Le Conseil constitutionnel, par sa décision du 29 septembre 2010, s’est prononcé sur la conformité de l’impôt de solidarité sur la fortune. Cette question prioritaire de constitutionnalité concernait spécifiquement les règles relatives à l’assujettissement, à l’assiette et au barème de cette contribution annuelle.
Le litige provient de la contestation par des contribuables des articles 885 A, 885 E et 885 U du code général des impôts. Ces derniers soutenaient que les modalités de taxation rompaient l’égalité devant la loi et devant les charges publiques selon la Déclaration de 1789.

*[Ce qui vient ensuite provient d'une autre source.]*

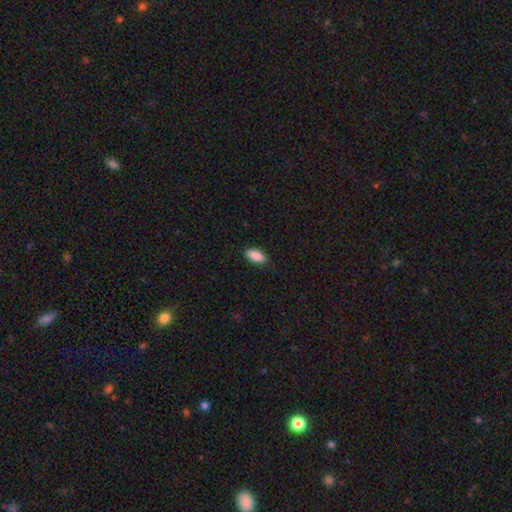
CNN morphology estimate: The model was most divided on "merging": none: 87%, minor disturbance: 10%, major disturbance: 2%, merger: 1%. More confident: smooth or featured — smooth (90%); how rounded — in between (88%).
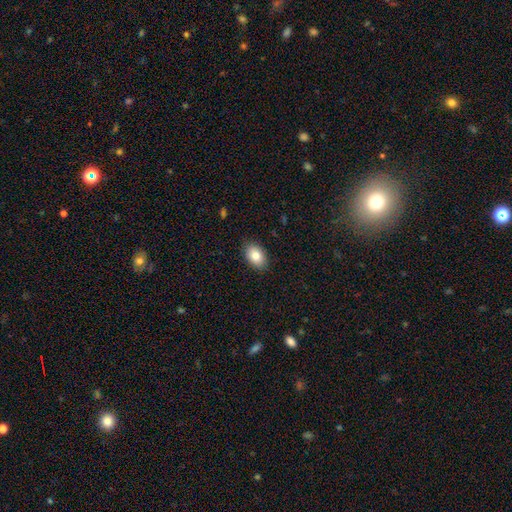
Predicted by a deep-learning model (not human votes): smooth 83%, featured or disk 10%, star or artifact 8%. Down the decision tree: how rounded — in between (84%); merging — none (87%).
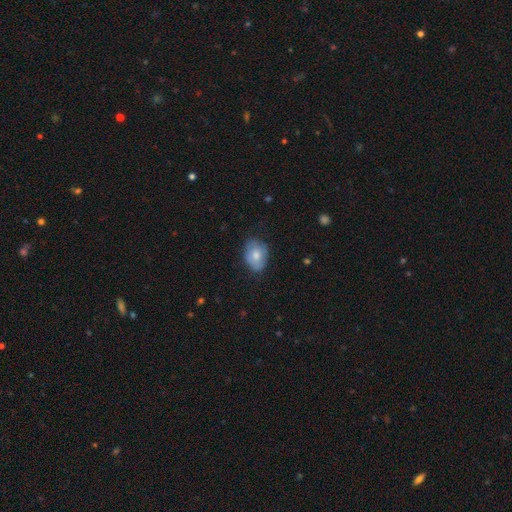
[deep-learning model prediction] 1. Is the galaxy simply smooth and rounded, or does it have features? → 72% smooth, 21% featured or disk, 7% star or artifact.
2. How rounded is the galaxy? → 72% in between, 27% round, 1% cigar-shaped.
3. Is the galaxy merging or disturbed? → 69% none, 24% minor disturbance, 5% major disturbance, 1% merger.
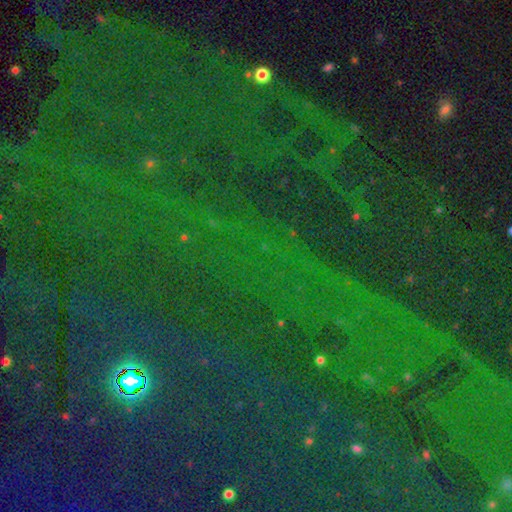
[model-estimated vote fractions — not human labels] A star or artifact, not a galaxy (85%).

Vote fractions:
- Smooth or featured? star or artifact: 85% / smooth: 8% / featured or disk: 7%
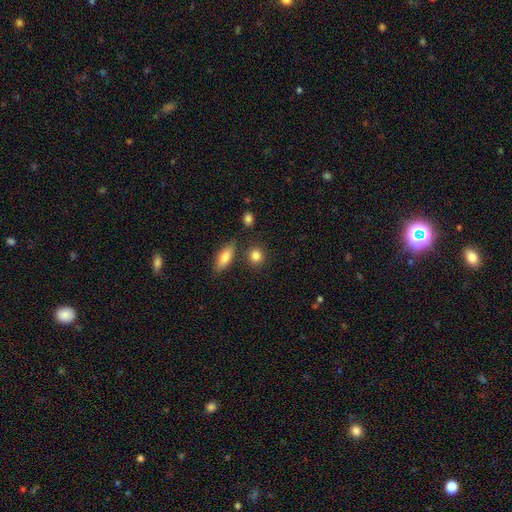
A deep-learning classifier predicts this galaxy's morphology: smooth 85%, star or artifact 9%, featured or disk 7%. Down the decision tree: how rounded — round (79%); merging — none (80%).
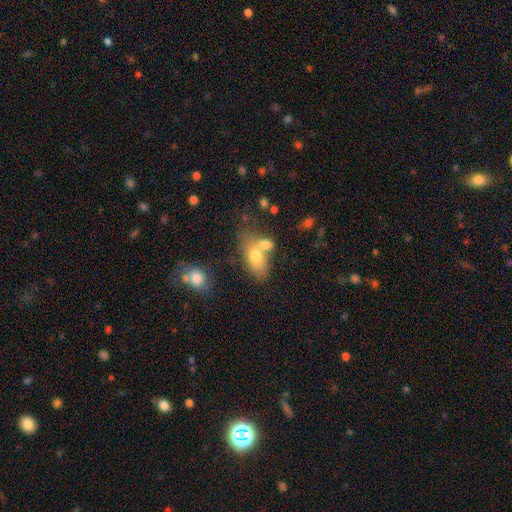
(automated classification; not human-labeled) Morphology: type=smooth (70%); roundness=in between (85%); merging=merger (46%).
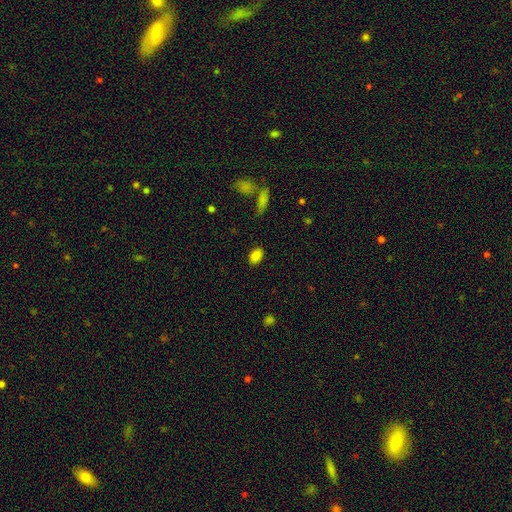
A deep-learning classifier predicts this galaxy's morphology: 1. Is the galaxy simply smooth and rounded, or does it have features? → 86% smooth, 9% star or artifact, 5% featured or disk.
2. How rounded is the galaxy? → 87% in between, 12% round, 1% cigar-shaped.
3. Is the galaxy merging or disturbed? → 87% none, 9% minor disturbance, 3% major disturbance, 2% merger.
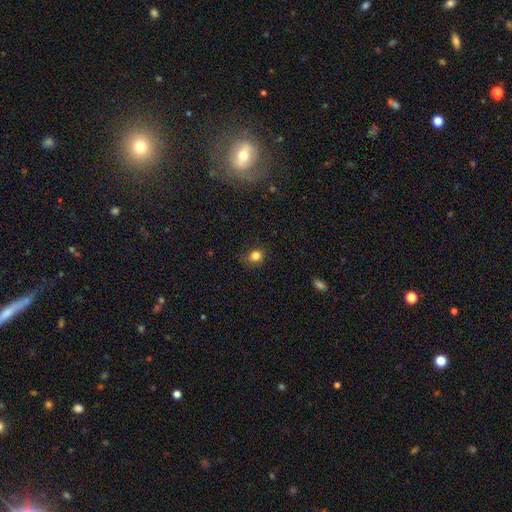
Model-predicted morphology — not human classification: type=smooth (82%); roundness=round (72%); merging=none (73%).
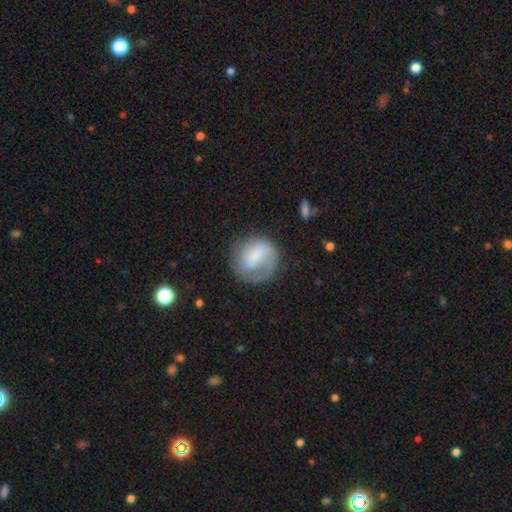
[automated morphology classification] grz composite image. It shows a smooth galaxy with no disk features (56%) that is round (82%). Merging: none (60%).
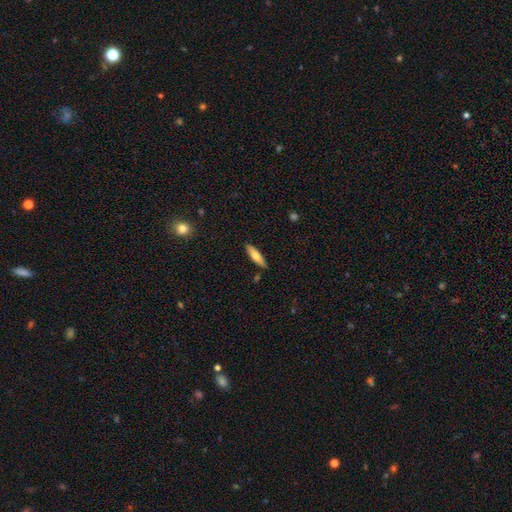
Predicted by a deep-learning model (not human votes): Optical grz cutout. It shows a smooth galaxy with no disk features (67%) that is cigar-shaped (70%). Merging: none (87%).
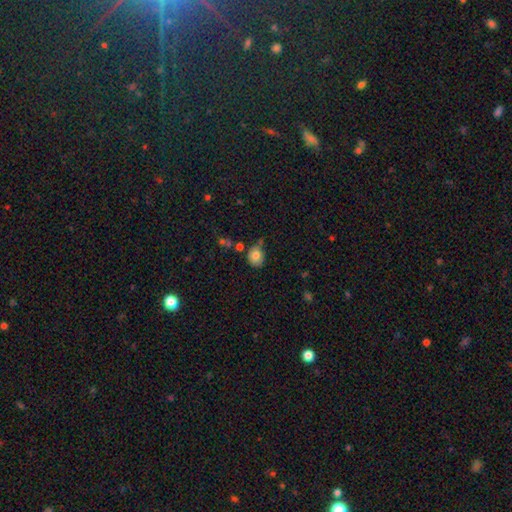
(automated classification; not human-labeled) Overall: smooth (81%). How rounded: round (57%; in between 42%). Merging: none (59%; minor disturbance 26%).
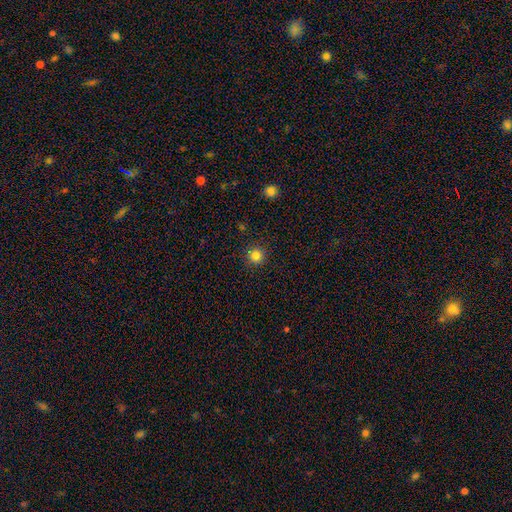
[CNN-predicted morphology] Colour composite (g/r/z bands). It shows a smooth galaxy with no disk features (83%) that is round (94%). Merging: none (91%).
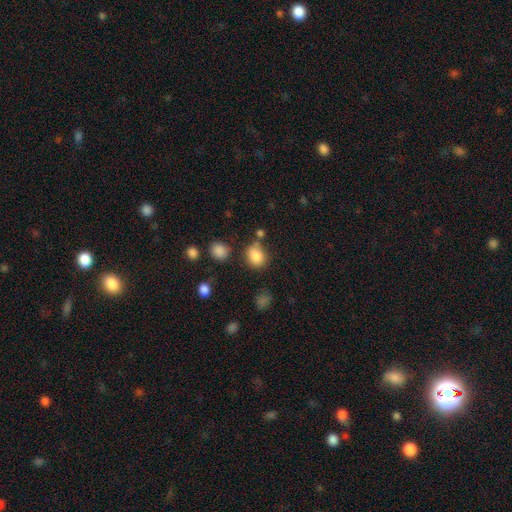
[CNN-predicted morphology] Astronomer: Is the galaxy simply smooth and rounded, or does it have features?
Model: smooth — 84%.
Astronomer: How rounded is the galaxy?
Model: round — 51% (runner-up: in between, 47%).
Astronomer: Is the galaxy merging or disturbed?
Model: none — 67%.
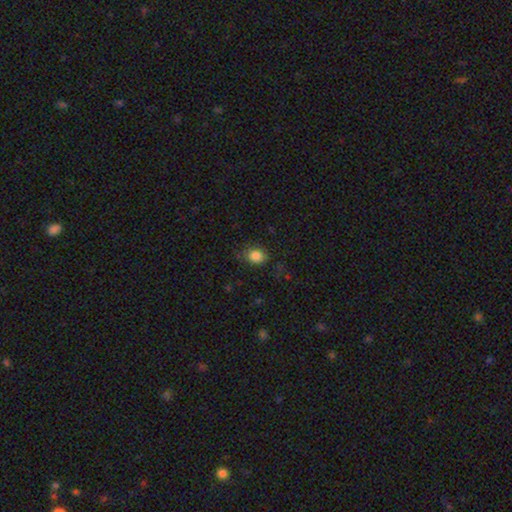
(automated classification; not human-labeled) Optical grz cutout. It shows a smooth galaxy with no disk features (84%) that is round (56%). Merging: none (78%).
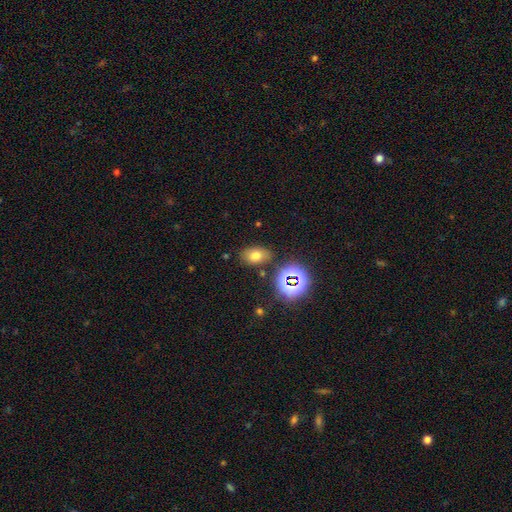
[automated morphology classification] smooth_or_featured: smooth (p=0.67) [alt: star or artifact p=0.20]
how_rounded: in between (p=0.82) [alt: round p=0.17]
merging: none (p=0.79) [alt: minor disturbance p=0.12]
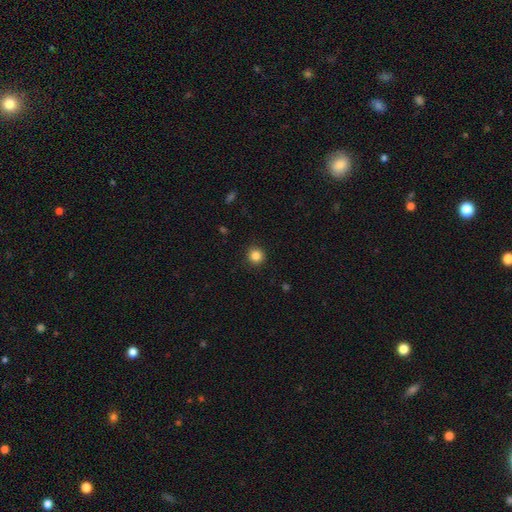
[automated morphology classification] Smooth or featured?
  - smooth: 85% *
  - star or artifact: 11%
  - featured or disk: 4%
How rounded?
  - round: 95% *
  - in between: 4%
  - cigar-shaped: 1%
Merging?
  - none: 92% *
  - minor disturbance: 5%
  - major disturbance: 2%
  - merger: 1%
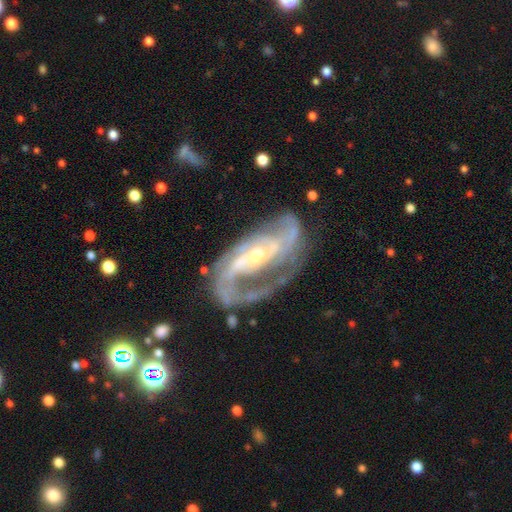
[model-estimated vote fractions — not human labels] A featured or disk galaxy (90%) with a weak bar (38%), 2 (67%) medium (50%) spiral arms (97%) and a small central bulge (48%). Merging: none (62%).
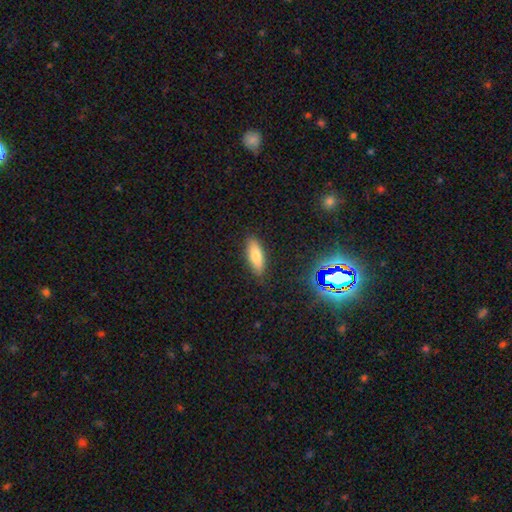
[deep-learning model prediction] This is likely a smooth galaxy (78%). How rounded: likely in between (67%). Merging: clearly none (86%).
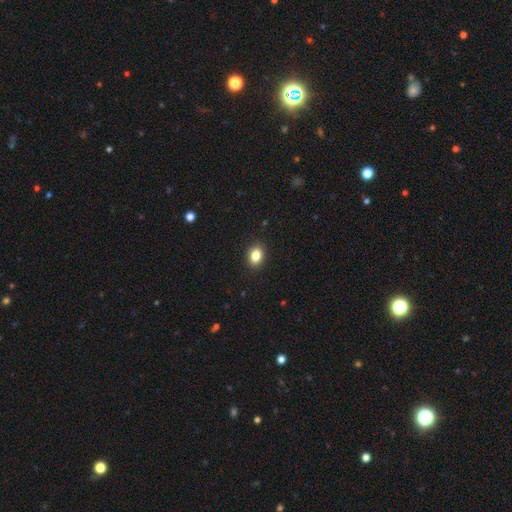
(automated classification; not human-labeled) Smooth or featured: smooth — 84% (star or artifact — 10%)
How rounded: in between — 67% (round — 32%)
Merging: none — 90% (minor disturbance — 7%)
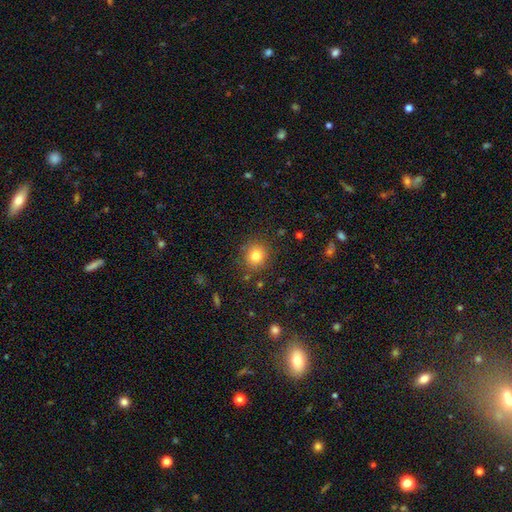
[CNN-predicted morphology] The model was most divided on "how rounded": round: 82%, in between: 17%, cigar-shaped: 1%. More confident: merging — none (85%); smooth or featured — smooth (81%).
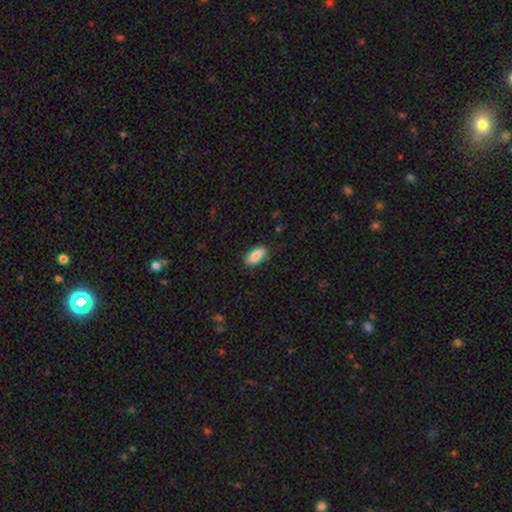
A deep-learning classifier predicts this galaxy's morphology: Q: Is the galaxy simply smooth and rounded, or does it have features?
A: smooth — 84%.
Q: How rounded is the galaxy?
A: in between — 80%.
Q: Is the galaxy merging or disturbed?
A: none — 80%.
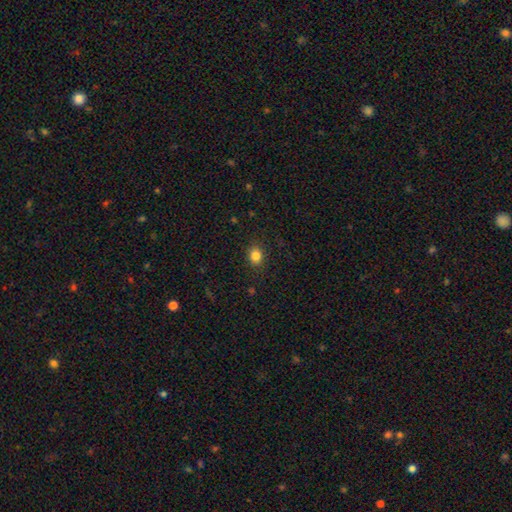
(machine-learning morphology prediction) Q: Smooth or featured?
A: smooth (84%); runner-up: star or artifact (11%)
Q: How rounded?
A: round (56%); runner-up: in between (43%)
Q: Merging?
A: none (88%); runner-up: minor disturbance (8%)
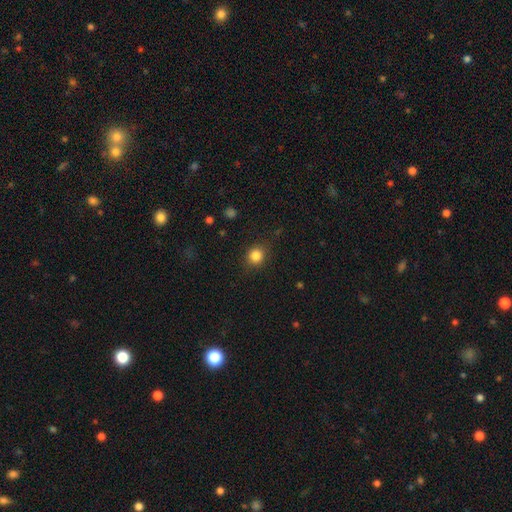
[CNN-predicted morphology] A smooth galaxy with no disk features (84%) that is round (81%).

Vote fractions:
- Smooth or featured? smooth: 84% / star or artifact: 11% / featured or disk: 5%
- How rounded? round: 81% / in between: 18% / cigar-shaped: 1%
- Merging? none: 84% / minor disturbance: 11% / major disturbance: 4% / merger: 1%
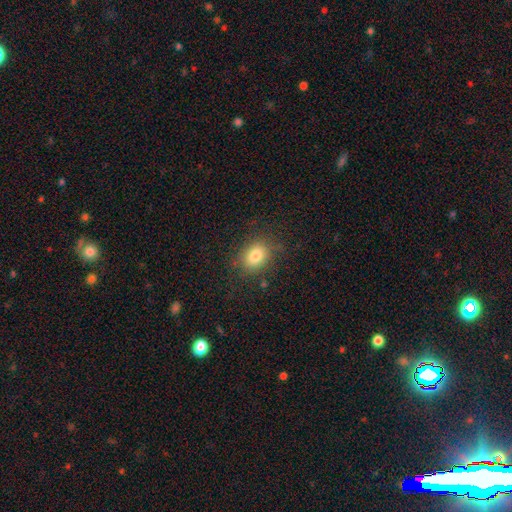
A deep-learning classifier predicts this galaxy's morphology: Smooth or featured? smooth (81%)
How rounded? in between (63%)
Merging? none (81%)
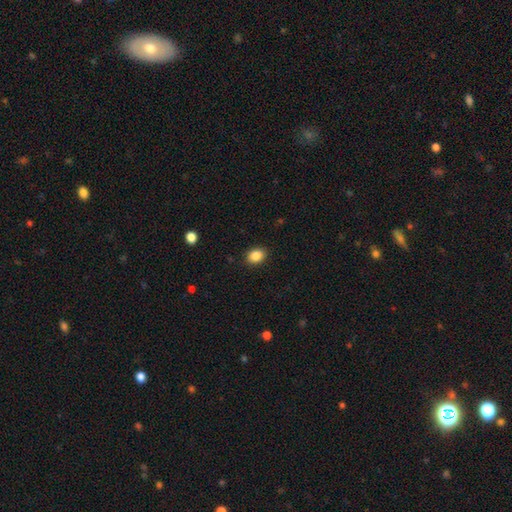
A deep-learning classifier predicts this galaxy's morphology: Smooth or featured? Predicted: smooth (p=0.87). How rounded? Predicted: in between (p=0.64). Merging? Predicted: none (p=0.89).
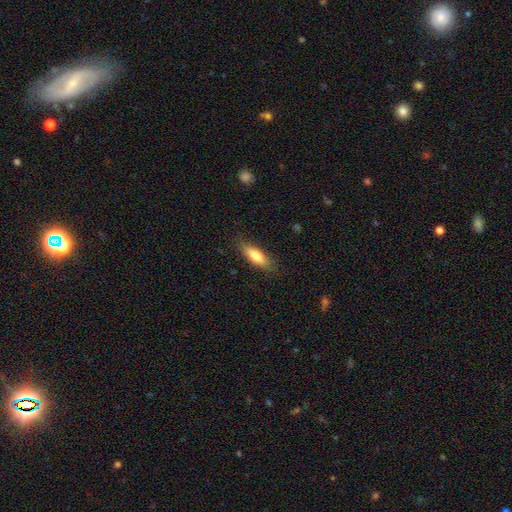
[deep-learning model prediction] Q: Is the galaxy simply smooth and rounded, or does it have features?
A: smooth — 76%.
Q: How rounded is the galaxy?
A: in between — 52%.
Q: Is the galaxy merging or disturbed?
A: none — 85%.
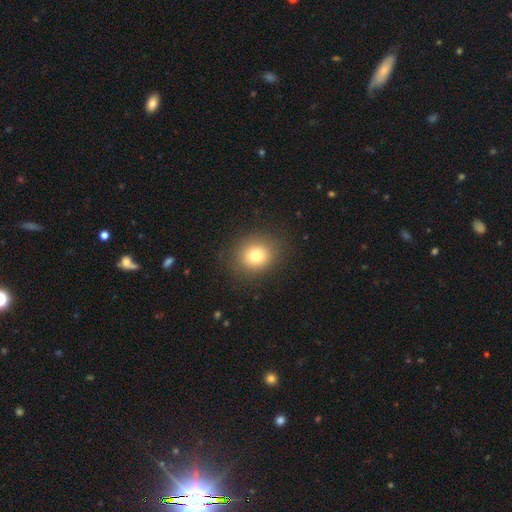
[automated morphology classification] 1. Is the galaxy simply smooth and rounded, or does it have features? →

Les requérants critiquaient notamment l’imposition commune des concubins notoires, l’intégration de biens improductifs dans l’assiette et l’absence d’un quotient familial. Ils estimaient que ces dispositions ne prenaient pas suffisamment en compte les facultés contributives réelles des foyers fiscaux soumis à cet impôt.
Le Conseil constitutionnel rejette l’ensemble de ces griefs en déclarant les dispositions contestées conformes aux principes et libertés garantis par la Constitution. Il affirme que le législateur peut librement déterminer les critères d’évaluation de la capacité contributive sous réserve de fonder son appréciation sur des éléments objectifs.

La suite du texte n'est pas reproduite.